Are you getting a new computer? Things will go smoother if you do a little prep work.
How good is your connection?
You are not going to have a good computing experience unless you have a good connection. A slow, unreliable connection is especially frustrating when setting up a new computer.
Your computer is new to you, but who knows how long it’s been in the box before you brought it home? You’re going to need to download Windows Update, software for your printers, and maybe Microsoft Office.
What else? An antivirus product? An email program? A decent browser like Google Chrome or Firefox?
I can’t tell you how many times I’ve started to set up a new computer and found Internet Connection from Hell. You really want to get this squared away before you bring home that shiny new computer.
Start by discovering what speed you’re paying for.
“High speed” is not a speed, it is the name of a family of products. To find out what you’re paying for, look at your bill.
It depends on who your provider is, but generally there is a number after the word Internet on the bill and that’s the speed.

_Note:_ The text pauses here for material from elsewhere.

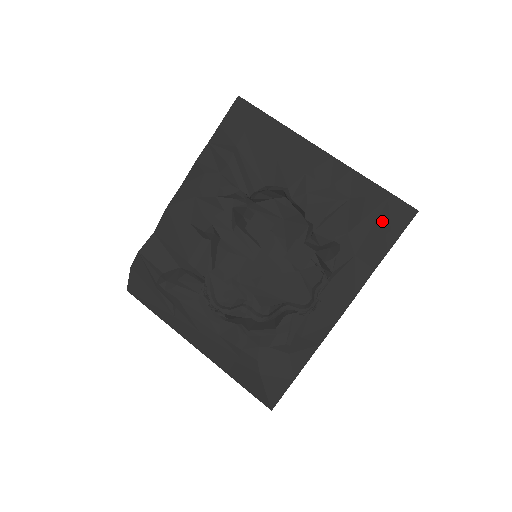
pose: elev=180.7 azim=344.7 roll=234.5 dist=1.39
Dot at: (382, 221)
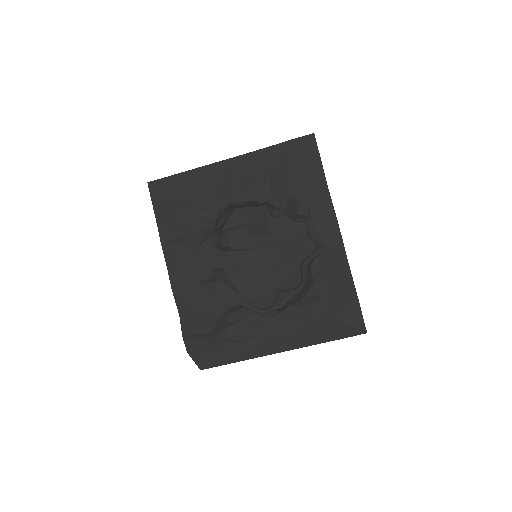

If you’re not paying for at least 15 MBps, you have a slow connection. Consider contacting your provider and checking what it would cost to increase your speed.
To discover if you’re actually getting what you’re paying for, run a speed test as described here. If there’s consistently a disparity between what you get and what you pay for, contact your provider to get it sorted out.
To learn more about all this, check this beautifully written explanation over at The Gateway website.
You’ll discover how to figure out what you actually need based on what devices you have, and you’ll see some helpful guidelines about where to place your router to get the best coverage.
How good is your memory?
Passwords are irritating and confusing. To lessen the irritation and confusion, write down your passwords.
- All your passwords.
- For everything.
- In one place.
- Remember where you put the thing with your passwords in it.
Do you know your email password?
A great thing about email programs is that they remember our email passwords so we don’t have to enter the password every time we want to send or receive email. Same thing with browsers.
We can teach them to remember our banking passwords, our Facebook logins, and our library cards.
That’s super convenient until you move to a new email program, browser, or new computer. Want to get that new laptop onto your wireless network? Easy peasy. Just enter your Wi-Fi password.
We can easily set up your wireless printer with that password, too. All we need is the password.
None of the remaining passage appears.